Extracted text —
★ ★ ★
Beta testing/replication on videogame cognition research

People learn from the news on recent science and these studies are often breakthroughs. Sometimes, a study would ‘contradict’ long held beliefs or even another study or they fascinate us with some novel idea or perspectives. These ‘breakthrough’ studies would often gets press attention, although when examined closely they may be overstated. This happens when academic journals are likely to accept studies that has found breakthroughs rather than studies that could not find breakthroughs or is ‘old news’ science. This is called publication bias.

Science is self-correcting by repeating the studies and reaffirm or disconfirm the original findings. This is quite similar to game testing, game bugs are identified, game testers repeatedly replicate the conditions leading to the bug in order to figure how it happened and where it can be remedied in the programming. Unfortunately, beta testing scientific findings is not on every scientists’ mind as they are pressed by a lot of people to push the boundaries of the unknown. This results in the audience trusting scientific findings unknowing that it is not been beta tested enough. Without beta testing for video games, it is quick to spot game breaking bugs in the final product. For science, it is not obvious to spot the ‘bugs’ in the findings, so it is up to the scientists to replicate them.

It is commonly thought that videogames improve hand-eye coordination among other cognitive benefits and these seminal findings were published by Dr. Daphne Bavelier’s lab at the University of Geneva. However, Walter Boot and his colleagues (2011) critiqued these findings’ methodological shortcomings, putting the conclusions into question. Recently, three studies were published with the purpose of beta testing the original findings. Their results came out not as advertised as the original findings.
★ ★ ★
Dataset extract —
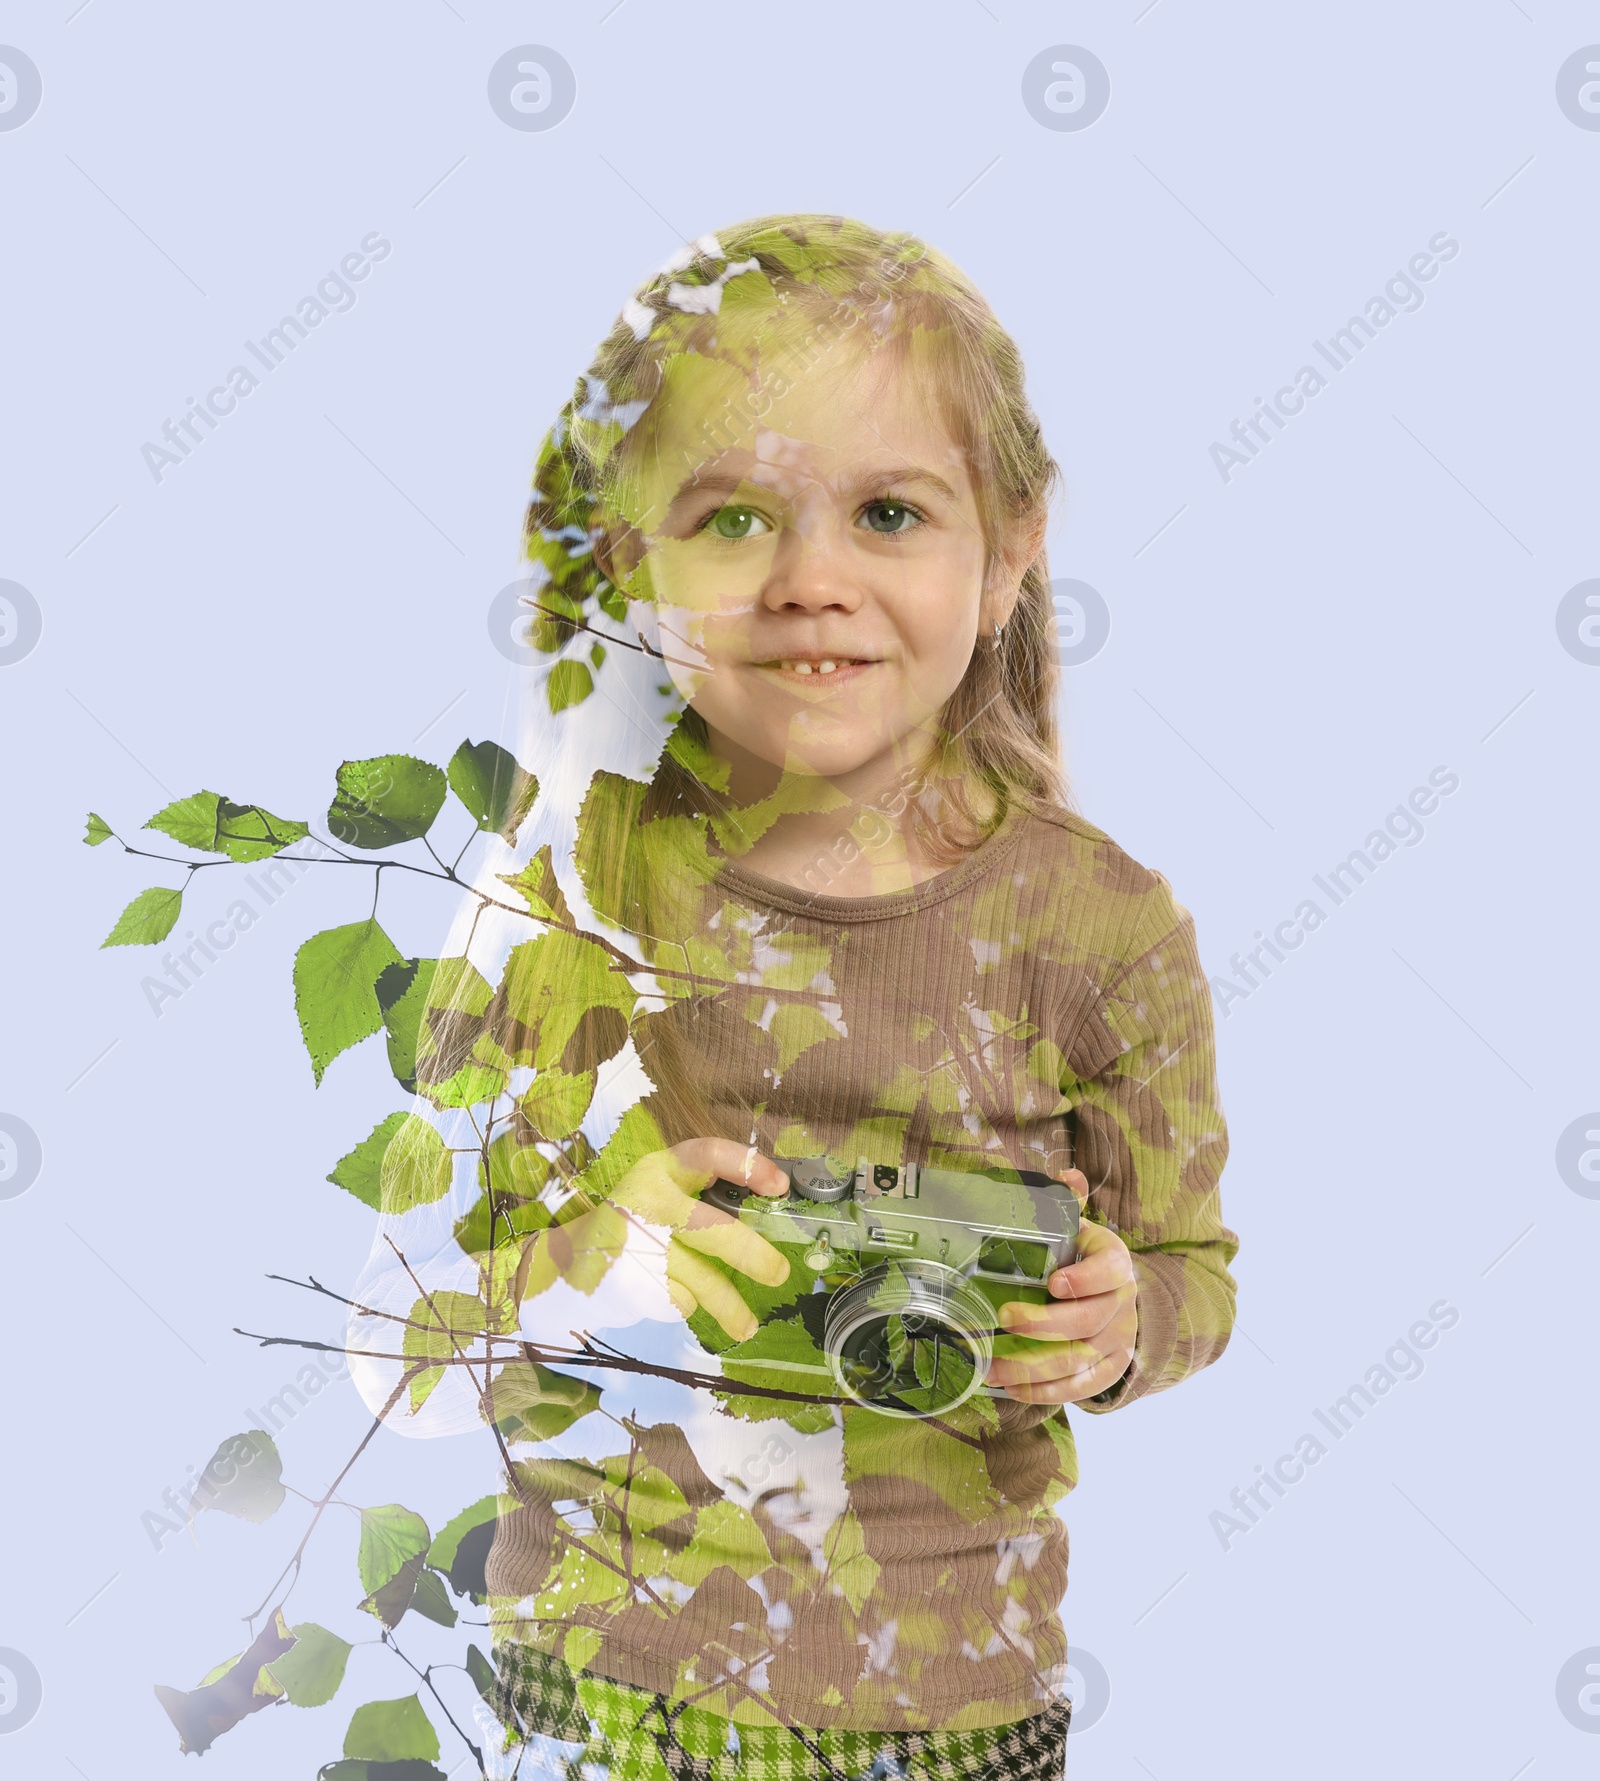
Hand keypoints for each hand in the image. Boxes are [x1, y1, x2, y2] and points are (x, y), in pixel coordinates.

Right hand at [534, 1138, 791, 1341]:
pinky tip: (673, 1296)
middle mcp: (647, 1201)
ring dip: (732, 1307)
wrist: (567, 1265)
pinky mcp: (631, 1282)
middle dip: (753, 1256)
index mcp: (659, 1170)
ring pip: (703, 1280)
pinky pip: (680, 1299)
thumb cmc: (634, 1228)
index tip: (780, 1186)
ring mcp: (637, 1244)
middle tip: (779, 1272)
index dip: (748, 1166)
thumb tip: (772, 1219)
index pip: (707, 1154)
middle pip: (714, 1230)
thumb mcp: (659, 1197)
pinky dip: (687, 1303)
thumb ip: (702, 1199)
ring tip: (748, 1326)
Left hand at [985, 1170, 1138, 1404]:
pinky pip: (1082, 1387)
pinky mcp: (1110, 1367)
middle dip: (1043, 1324)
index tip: (1053, 1282)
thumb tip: (1066, 1174)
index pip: (1108, 1270)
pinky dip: (1048, 1392)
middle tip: (1003, 1319)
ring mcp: (1118, 1339)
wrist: (1119, 1295)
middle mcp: (1122, 1303)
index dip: (1084, 1279)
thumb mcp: (1080, 1227)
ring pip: (1079, 1359)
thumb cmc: (1083, 1257)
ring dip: (1033, 1366)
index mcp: (1114, 1262)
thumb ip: (1070, 1202)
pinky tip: (1014, 1388)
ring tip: (993, 1365)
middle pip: (1087, 1320)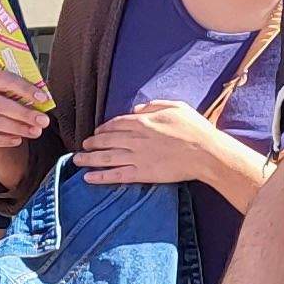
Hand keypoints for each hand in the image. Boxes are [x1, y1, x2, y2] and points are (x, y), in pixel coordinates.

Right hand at [0, 66, 53, 152]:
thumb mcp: (7, 89)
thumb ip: (23, 91)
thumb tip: (43, 100)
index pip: (6, 80)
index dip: (26, 89)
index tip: (43, 98)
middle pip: (1, 105)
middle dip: (25, 114)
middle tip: (43, 120)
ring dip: (19, 128)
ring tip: (36, 131)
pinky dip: (5, 140)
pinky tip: (18, 139)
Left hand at [82, 101, 251, 189]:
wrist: (206, 153)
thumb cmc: (195, 128)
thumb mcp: (176, 107)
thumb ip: (153, 105)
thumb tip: (136, 109)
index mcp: (143, 121)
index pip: (116, 123)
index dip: (103, 128)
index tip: (97, 132)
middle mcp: (136, 138)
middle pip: (107, 140)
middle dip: (92, 143)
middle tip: (83, 146)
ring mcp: (137, 157)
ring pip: (107, 157)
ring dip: (89, 158)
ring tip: (77, 160)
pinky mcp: (142, 174)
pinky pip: (117, 175)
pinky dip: (100, 176)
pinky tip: (88, 177)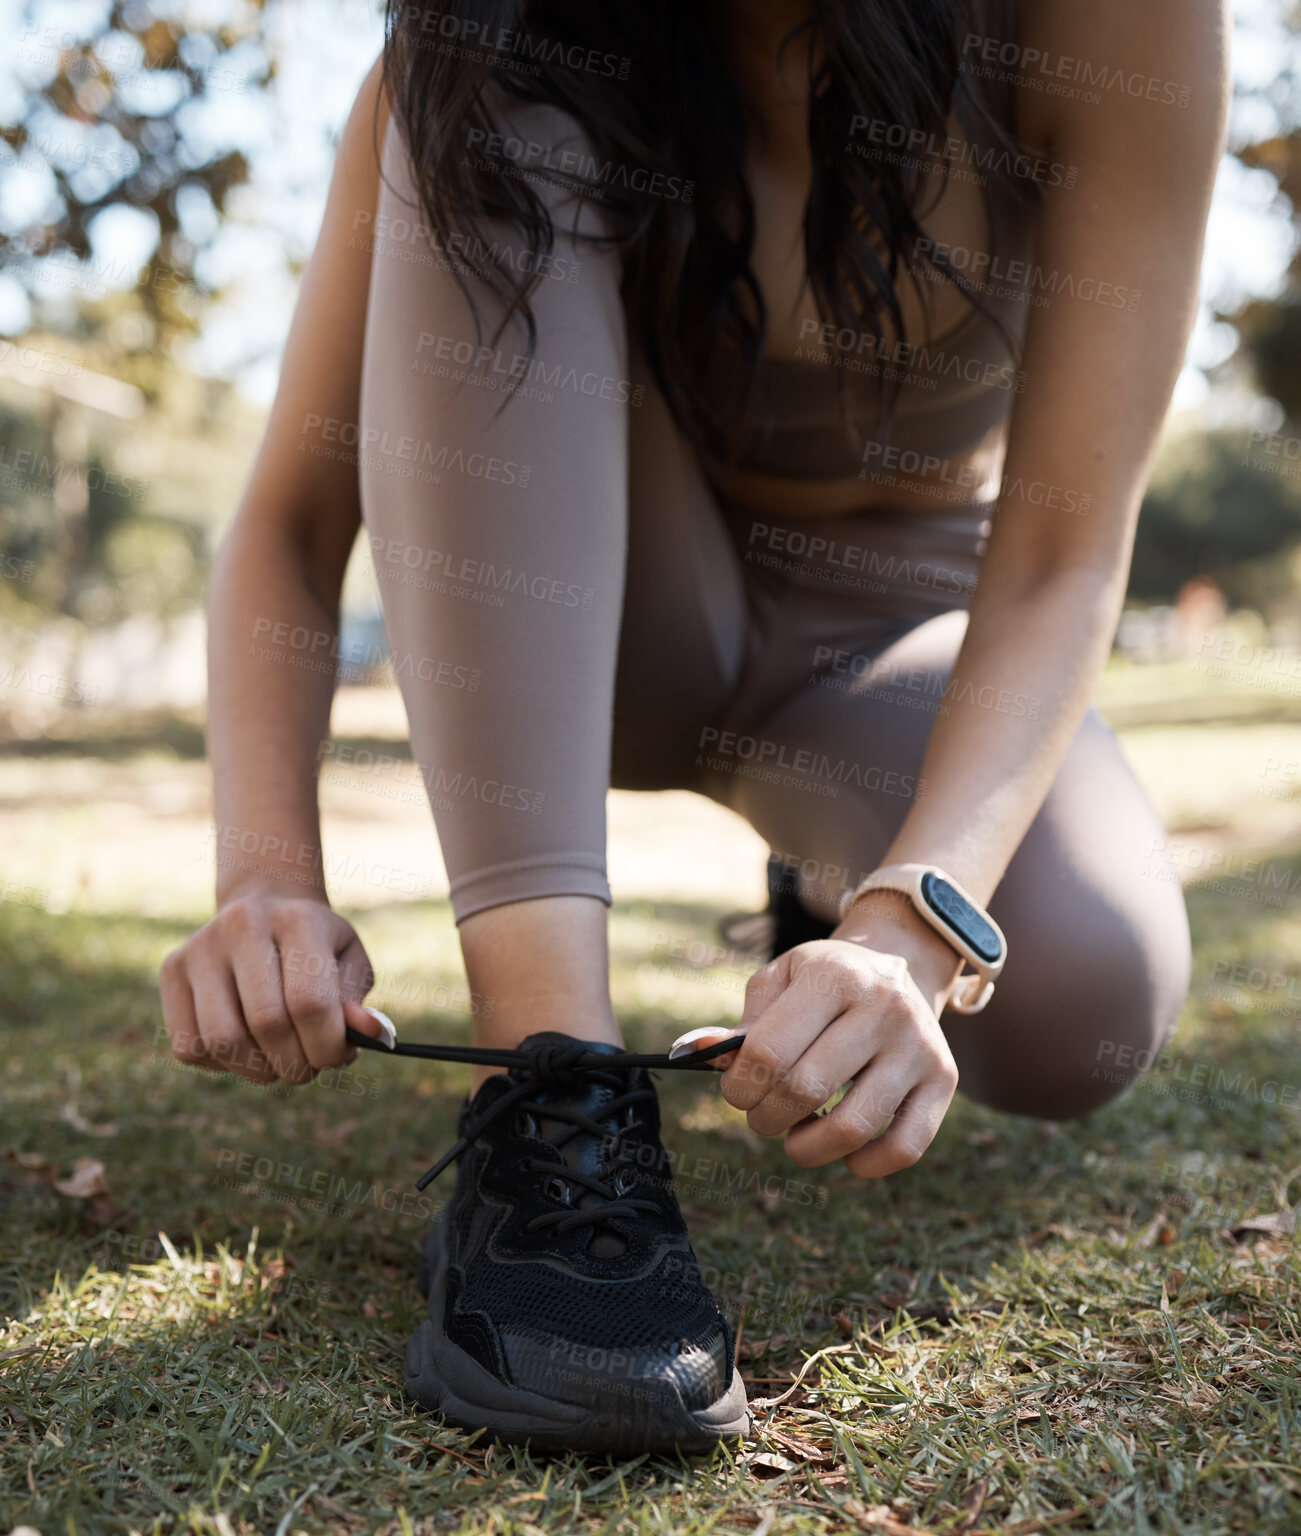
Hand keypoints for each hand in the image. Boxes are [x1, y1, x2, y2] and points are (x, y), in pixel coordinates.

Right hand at [159, 887, 388, 1085]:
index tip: (338, 1056)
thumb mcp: (350, 962)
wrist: (265, 905)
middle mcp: (242, 926)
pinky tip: (245, 1045)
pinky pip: (190, 1046)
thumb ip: (358, 1002)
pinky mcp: (171, 971)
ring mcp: (199, 948)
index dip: (328, 1047)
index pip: (310, 1003)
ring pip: (222, 1041)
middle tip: (310, 1064)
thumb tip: (370, 1036)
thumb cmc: (316, 946)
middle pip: (267, 1025)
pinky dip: (223, 1064)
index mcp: (297, 919)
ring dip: (259, 1070)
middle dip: (297, 1063)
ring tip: (279, 1061)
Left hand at [720, 896, 961, 1177]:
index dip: (738, 1086)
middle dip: (766, 1118)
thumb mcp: (780, 982)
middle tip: (761, 1116)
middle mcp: (883, 1007)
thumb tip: (693, 1052)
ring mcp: (919, 1046)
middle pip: (805, 1090)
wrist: (901, 966)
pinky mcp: (944, 1081)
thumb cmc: (823, 982)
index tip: (735, 1091)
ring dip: (807, 1148)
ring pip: (854, 1127)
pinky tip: (844, 1151)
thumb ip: (742, 1023)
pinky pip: (905, 1147)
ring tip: (796, 1137)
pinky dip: (865, 1165)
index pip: (768, 1052)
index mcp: (834, 976)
★ ★ ★
Summarize the piece on beta testing videogame cognition research in two sentences.

Breakthrough studies often draw press attention but may be overstated, which happens because journals tend to accept studies with breakthroughs over those without, a pattern called publication bias. Science corrects itself through replication, much as game testers reproduce bugs, and findings from Dr. Daphne Bavelier's lab that videogames bring cognitive benefits were critiqued by Walter Boot and colleagues (2011), while three recent studies testing those findings got results that were not as advertised.